Previously, we reported that the venom of Bufo marinus toad contains a Na+,K+-ATPase inhibitor with potent vasoconstrictor activity. In the present study, using thin-layer chromatography in Silicagel 60 F-254+366, we separated a vasoactive substance from a mixture of steroids from Bufo marinus venom. Based on chromatographic mobility of this substance and typical color reaction after its vizualization with SbCl3, we identified it as a previously described steroid, marinobufagenin. Vasoconstrictor and Na+,K+ pump inhibitory properties of marinobufagenin were studied in isolated rat aortic rings and compared with those of ouabain.
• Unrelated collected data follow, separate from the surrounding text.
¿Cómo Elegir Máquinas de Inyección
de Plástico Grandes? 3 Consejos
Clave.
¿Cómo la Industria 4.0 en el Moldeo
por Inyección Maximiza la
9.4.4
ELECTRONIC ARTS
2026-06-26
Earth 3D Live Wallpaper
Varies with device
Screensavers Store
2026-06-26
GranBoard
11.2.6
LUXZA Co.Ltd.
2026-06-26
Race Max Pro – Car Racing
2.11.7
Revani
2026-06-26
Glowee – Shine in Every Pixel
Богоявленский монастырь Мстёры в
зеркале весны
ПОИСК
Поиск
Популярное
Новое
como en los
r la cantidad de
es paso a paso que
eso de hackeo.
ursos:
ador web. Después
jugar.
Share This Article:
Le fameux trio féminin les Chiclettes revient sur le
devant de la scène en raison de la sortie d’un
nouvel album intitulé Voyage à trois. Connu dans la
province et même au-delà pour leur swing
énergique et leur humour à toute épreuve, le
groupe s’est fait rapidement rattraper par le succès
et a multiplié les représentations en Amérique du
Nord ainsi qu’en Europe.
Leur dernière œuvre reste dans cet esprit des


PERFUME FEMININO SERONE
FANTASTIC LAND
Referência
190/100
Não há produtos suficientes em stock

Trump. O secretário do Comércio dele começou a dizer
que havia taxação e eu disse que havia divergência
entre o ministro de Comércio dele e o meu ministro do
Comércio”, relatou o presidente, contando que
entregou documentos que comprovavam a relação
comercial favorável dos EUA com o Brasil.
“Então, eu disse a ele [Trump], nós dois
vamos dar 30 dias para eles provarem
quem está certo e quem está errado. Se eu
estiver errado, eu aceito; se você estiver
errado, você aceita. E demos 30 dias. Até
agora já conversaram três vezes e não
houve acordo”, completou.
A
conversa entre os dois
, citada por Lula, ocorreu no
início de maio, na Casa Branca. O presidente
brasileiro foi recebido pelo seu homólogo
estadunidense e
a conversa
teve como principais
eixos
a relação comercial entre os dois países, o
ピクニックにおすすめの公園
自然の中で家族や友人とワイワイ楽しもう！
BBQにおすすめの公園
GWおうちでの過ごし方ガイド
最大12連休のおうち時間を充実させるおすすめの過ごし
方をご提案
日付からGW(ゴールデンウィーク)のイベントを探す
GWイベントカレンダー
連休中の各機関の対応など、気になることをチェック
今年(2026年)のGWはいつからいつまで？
Ouabain (10-100 mu mol.l(-1)) produced weak vasoconstriction, which was blocked by 2 mu mol.l(-1) phentolamine. 10 mu mol.l(-1) ouabain stimulated, and at higher concentrations inhibited, the Na+,K+ pump. 2 mu mol.l(-1) phentolamine abolished the activating effect of 10 mu mol.l(-1) ouabain on the Na+,K+ pump, but did not alter the inhibitory action of higher concentrations of ouabain. By contrast, marunibufagenin elicited rapid and strong vasoconstriction and inhibited ouabain-sensitive Rb-86 uptake. Antidigoxin antibody antagonized the vasoconstrictor responses to marinobufagenin, but not to ouabain. 2 mu mol.l(-1) phentolamine did not alter the constrictor effect of marinobufagenin. In solid-phase digoxin immunoassay, marinobufagenin demonstrated higher digoxin-like immunoreactivity than ouabain.